● **Text provided**:
# Verbal Subject/Gerund Phrase



## Change1031

I am looking back in my textbook about simple sentence. It goes over different types of subject and one of the subject mentioned is verbal subject. 

"Verb can also be used as subject. They are proceeded by subject marker _ang, _and additionally _mga_ for plural." It gives several examples, but some of the examples are

*Naubusan ang natulog.
Naubusan ang mga natulog.*

Also, "The verbal subject phrase is equivalent to the English construction 'the one who are,' 'the one who slept,' etc. Thus, the whole sentence can be given a complex sentence analysis." Can you give an example of that?

My question is verbal subject similar to the verb usage in gerund phrase. For example: Waiting for his grade drove Dave crazy. If not, then what is a simple sentence with a verbal subject, and how it is different from gerund phrase? Also, I couldn't understand the example above through translation.

● **Information supplied**:
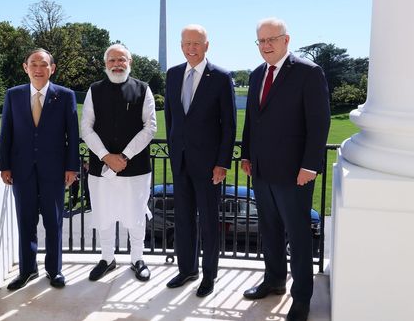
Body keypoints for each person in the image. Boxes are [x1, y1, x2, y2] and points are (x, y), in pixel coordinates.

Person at [241, 18, 330, 321]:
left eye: (271, 40)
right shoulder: (255, 76)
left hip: (295, 174)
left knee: (299, 235)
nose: (266, 46)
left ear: (286, 40)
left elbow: (319, 124)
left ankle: (302, 298)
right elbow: (252, 120)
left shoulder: (308, 73)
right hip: (262, 171)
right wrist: (246, 155)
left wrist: (310, 165)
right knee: (270, 231)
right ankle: (274, 280)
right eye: (261, 41)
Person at [164, 24, 236, 297]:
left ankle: (209, 276)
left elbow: (229, 125)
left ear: (207, 45)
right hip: (180, 161)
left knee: (208, 221)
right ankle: (187, 270)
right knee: (183, 219)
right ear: (181, 46)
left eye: (197, 43)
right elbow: (171, 119)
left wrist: (223, 162)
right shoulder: (172, 75)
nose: (191, 48)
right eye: (186, 43)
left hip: (209, 166)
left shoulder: (220, 77)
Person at [0, 48, 80, 290]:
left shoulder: (65, 96)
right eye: (33, 63)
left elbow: (72, 135)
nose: (38, 68)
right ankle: (27, 271)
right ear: (25, 67)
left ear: (52, 68)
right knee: (25, 221)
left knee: (54, 222)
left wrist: (71, 167)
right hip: (21, 170)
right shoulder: (13, 95)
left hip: (54, 171)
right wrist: (4, 166)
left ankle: (54, 271)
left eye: (43, 64)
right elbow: (6, 133)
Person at [81, 44, 157, 282]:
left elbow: (150, 127)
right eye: (112, 60)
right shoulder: (94, 90)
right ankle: (107, 258)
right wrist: (106, 156)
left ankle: (137, 258)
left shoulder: (143, 89)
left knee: (135, 213)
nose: (117, 64)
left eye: (121, 59)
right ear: (106, 64)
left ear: (130, 62)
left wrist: (124, 156)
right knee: (103, 212)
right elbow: (86, 127)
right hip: (101, 167)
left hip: (134, 167)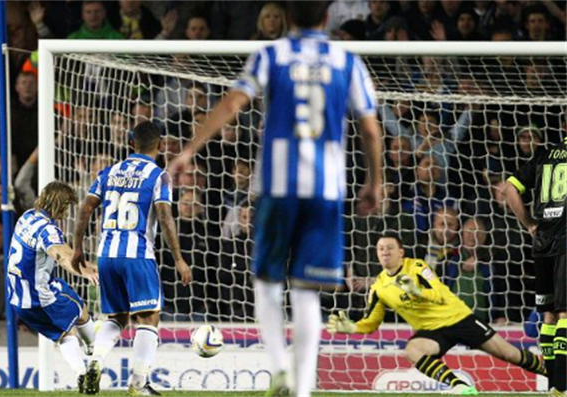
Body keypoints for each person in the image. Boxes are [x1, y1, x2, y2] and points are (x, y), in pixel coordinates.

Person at [168, 3, 382, 396]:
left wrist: (188, 151)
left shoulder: (270, 54)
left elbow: (233, 103)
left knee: (266, 282)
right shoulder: (346, 60)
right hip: (326, 190)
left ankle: (281, 366)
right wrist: (375, 180)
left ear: (284, 16)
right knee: (306, 291)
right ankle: (301, 390)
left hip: (279, 186)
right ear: (326, 18)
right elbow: (370, 128)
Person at [327, 235, 547, 396]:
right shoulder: (379, 288)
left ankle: (556, 376)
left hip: (459, 318)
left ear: (401, 252)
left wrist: (415, 291)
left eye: (390, 248)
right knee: (413, 350)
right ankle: (460, 386)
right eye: (381, 249)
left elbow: (439, 294)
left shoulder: (417, 267)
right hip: (433, 332)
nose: (385, 252)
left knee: (510, 354)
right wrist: (353, 328)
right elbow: (371, 323)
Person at [72, 121, 191, 396]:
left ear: (130, 144)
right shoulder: (159, 175)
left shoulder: (109, 172)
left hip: (106, 255)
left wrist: (78, 247)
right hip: (137, 255)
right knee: (148, 319)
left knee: (116, 317)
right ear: (160, 146)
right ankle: (139, 383)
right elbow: (164, 216)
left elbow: (86, 208)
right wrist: (178, 258)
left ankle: (95, 360)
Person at [6, 182, 98, 392]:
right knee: (80, 310)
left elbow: (65, 253)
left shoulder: (27, 217)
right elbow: (63, 256)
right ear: (60, 205)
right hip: (41, 296)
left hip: (18, 299)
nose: (67, 212)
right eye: (66, 207)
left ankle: (81, 374)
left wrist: (86, 265)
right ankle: (96, 353)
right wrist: (85, 272)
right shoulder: (48, 230)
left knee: (64, 334)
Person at [503, 137, 567, 395]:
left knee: (549, 316)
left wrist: (530, 224)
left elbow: (509, 187)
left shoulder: (545, 155)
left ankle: (553, 385)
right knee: (565, 314)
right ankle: (562, 388)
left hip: (542, 242)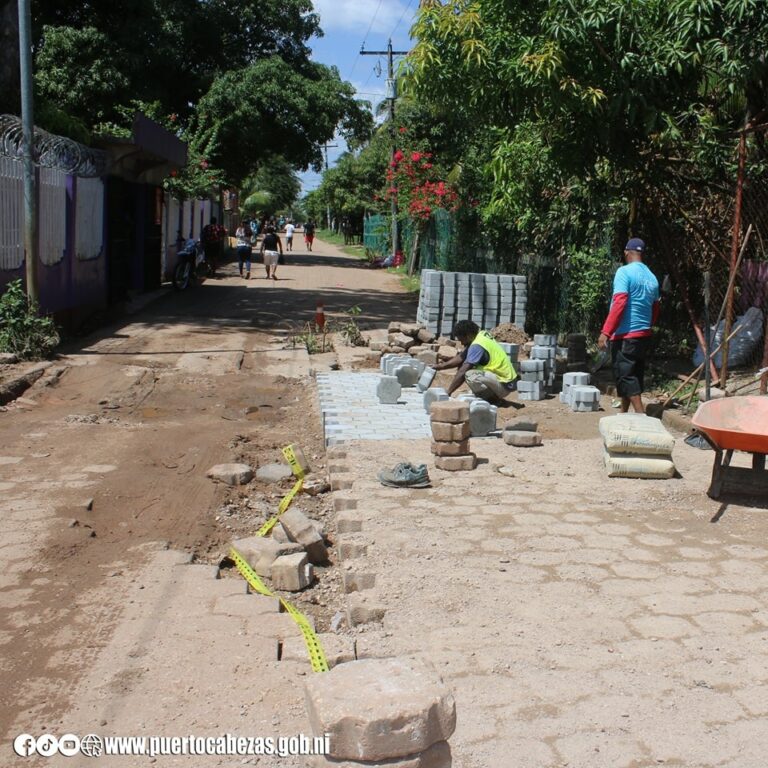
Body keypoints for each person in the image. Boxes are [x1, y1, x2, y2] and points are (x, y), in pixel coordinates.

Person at [598, 237, 660, 414]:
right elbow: (655, 308)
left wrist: (606, 332)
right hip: (643, 334)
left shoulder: (624, 272)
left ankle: (641, 415)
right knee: (633, 374)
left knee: (625, 376)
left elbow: (619, 303)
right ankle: (623, 414)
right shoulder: (652, 277)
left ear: (627, 252)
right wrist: (647, 326)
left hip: (626, 335)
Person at [434, 320, 518, 403]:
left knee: (470, 375)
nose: (462, 343)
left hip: (504, 384)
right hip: (505, 381)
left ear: (469, 335)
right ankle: (491, 396)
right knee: (466, 368)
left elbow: (463, 371)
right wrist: (441, 366)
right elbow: (461, 357)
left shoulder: (477, 345)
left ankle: (494, 401)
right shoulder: (481, 335)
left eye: (462, 340)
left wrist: (448, 392)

● **List of tasks**:
[1] From the post on verbal subjects and gerund phrases, write out the passage between "## Change1031" and "is verbal subject.", inclusive.
[2] Translate this sentence from the post on verbal subjects and gerund phrases into Spanish: "Also, I couldn't understand the example above through translation."

● **Activity answers**:
[1]
## Change1031

I am looking back in my textbook about simple sentence. It goes over different types of subject and one of the subject mentioned is verbal subject.

[2] Además, no pude entender el ejemplo de arriba mediante la traducción.